*** Entries shown ***

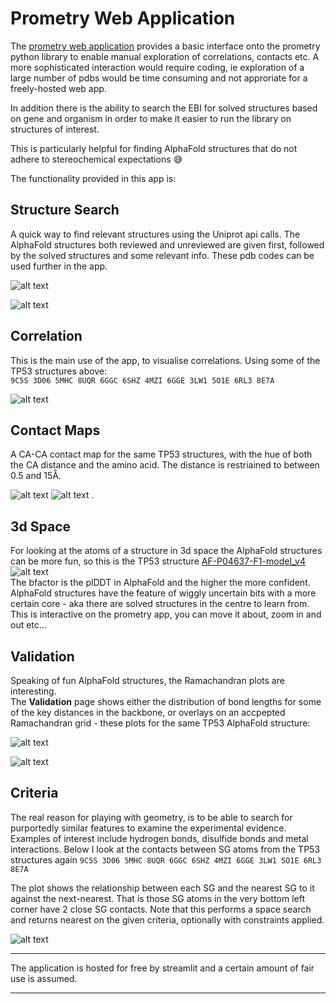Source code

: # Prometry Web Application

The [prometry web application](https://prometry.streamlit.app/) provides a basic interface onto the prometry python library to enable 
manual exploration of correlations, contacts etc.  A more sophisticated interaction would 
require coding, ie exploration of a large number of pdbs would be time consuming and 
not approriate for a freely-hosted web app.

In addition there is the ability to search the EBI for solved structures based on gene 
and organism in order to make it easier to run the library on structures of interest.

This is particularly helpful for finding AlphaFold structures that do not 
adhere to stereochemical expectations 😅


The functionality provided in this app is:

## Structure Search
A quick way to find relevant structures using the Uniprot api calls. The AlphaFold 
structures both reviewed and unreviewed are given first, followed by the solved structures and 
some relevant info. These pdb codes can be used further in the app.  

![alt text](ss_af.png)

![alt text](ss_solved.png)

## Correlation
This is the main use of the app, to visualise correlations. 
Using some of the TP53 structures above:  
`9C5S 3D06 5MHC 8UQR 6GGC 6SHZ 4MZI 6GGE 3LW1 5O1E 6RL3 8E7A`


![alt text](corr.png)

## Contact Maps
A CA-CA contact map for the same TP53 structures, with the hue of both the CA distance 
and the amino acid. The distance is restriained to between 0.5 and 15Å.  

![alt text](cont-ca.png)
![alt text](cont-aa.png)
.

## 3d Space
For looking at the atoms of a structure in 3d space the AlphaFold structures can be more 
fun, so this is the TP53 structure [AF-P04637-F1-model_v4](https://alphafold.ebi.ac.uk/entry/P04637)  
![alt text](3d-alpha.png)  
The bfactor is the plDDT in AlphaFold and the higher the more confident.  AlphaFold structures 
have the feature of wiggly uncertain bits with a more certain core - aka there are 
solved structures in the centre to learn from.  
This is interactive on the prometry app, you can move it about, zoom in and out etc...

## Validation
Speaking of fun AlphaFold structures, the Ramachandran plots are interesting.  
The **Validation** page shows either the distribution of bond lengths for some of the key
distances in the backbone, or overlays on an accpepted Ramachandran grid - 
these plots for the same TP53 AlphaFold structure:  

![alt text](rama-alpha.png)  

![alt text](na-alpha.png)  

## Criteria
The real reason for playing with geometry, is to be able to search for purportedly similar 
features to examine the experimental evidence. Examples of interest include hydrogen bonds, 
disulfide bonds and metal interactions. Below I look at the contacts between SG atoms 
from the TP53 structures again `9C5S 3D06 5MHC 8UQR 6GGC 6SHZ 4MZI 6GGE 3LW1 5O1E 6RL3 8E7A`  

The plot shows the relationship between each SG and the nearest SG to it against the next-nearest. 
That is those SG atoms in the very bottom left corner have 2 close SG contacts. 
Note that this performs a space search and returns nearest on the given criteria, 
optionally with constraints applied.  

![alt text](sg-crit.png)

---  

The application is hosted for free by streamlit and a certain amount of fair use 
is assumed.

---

*** End of Entries shown ***

## Task statement
Every line in the records above that contains the word "Validation" is to be copied out.

## Solution to the exercise
## Validation
The **Validation** page shows either the distribution of bond lengths for some of the key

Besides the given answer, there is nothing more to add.